Three members of a family were killed and three others severely injured as the gas cylinder of an ambulance exploded in Chattogram's Anwara on 17 October. This incident is a matter of priority because the number of casualties in CNG-run vehicles' gas cylinder explosions is increasing day by day. We find no reliable data over how many people are killed or injured in such accidents every year. The scarcity of the data shows that the authorities are not concerned over the issue.
A gas cylinder has a specific duration. According to the government’s Department of Explosives, a gas cylinder's life is around 10 to 15 years. After this time, the gas cylinder remains at risk of exploding. So, it is a common sense to stop using these gas cylinders after a certain period of time. But in Bangladesh, this common sense is unfortunately uncommon. No one even bothers to know how long these cylinders are being used. Around three years ago, the explosives department examined a total of 11,000 cylinders of state-owned Bangladesh Petroleum Corporation and found 8,000 unusable. From this, we can understand the degree of risk involved in using gas cylinders in vehicles.
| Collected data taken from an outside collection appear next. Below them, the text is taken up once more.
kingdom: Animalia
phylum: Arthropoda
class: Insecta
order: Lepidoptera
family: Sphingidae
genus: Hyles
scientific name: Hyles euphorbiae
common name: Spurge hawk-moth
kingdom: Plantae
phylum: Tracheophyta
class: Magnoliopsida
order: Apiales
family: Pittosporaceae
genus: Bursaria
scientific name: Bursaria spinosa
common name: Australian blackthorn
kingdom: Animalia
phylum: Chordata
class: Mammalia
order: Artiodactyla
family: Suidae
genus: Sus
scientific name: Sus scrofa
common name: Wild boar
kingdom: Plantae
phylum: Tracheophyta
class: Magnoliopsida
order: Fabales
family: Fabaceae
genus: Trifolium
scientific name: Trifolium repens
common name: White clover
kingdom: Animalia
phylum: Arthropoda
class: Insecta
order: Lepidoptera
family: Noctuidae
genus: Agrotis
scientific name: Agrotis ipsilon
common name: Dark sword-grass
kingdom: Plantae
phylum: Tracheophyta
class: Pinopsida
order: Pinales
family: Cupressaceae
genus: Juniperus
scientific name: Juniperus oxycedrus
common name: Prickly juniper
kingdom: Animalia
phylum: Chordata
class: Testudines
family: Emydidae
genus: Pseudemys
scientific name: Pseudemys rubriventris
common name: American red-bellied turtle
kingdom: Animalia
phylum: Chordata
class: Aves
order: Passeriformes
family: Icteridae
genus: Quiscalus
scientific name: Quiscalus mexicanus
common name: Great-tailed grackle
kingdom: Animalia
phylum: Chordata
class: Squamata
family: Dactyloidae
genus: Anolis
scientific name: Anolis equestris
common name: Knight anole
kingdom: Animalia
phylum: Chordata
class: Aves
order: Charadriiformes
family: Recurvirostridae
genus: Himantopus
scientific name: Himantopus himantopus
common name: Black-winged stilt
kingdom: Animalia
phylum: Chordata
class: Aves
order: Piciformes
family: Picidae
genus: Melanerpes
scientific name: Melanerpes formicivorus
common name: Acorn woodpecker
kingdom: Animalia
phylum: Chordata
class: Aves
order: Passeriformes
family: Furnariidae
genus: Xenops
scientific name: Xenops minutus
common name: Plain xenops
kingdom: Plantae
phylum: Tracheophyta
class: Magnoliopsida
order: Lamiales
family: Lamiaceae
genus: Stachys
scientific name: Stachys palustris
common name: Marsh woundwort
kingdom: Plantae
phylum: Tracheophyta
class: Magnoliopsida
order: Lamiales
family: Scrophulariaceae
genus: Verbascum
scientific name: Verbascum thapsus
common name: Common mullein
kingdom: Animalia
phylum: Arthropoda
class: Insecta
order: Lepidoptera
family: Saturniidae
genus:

Expired cylinders could be considered as powerful bombs. The way Anwara's ambulance exploded into pieces looks like it was attacked by a strong bomb. There is an acute lack of monitoring the gas cylinder companies, the standard maintain and the safety measures they take for gas cylinders.
According to the data of Rupantarita Prakritik Gas Company Limited, around 500,000 vehicles in Bangladesh use gas cylinders. This organisation has so far permitted more than 180 CNG conversion centres across the country.
There is a mandatory rule of retesting the gas cylinder of a vehicle after every five years by the Department of Explosives. However, the government agency has only eight workshops for retesting the cylinders. Bangladesh has been using compressed natural gas in vehicles for more than 15 years. And this means, the first batch of cylinders are now expired, making a number of CNG-run vehicles at high risk of being exploded.
Not just by CNG-run vehicles, people are being killed in their residences by gas cylinder blasts too. Accidents occur from gas cylinders in many ways. Explosions can happen if poor regulators are used in cylinders. Lack of awareness and caution can also lead to accidents. To resolve these problems, the Department of Explosives should be up and going. It should take initiatives to monitor the retest process of the cylinders, ensure their quality and make people aware of the accidents.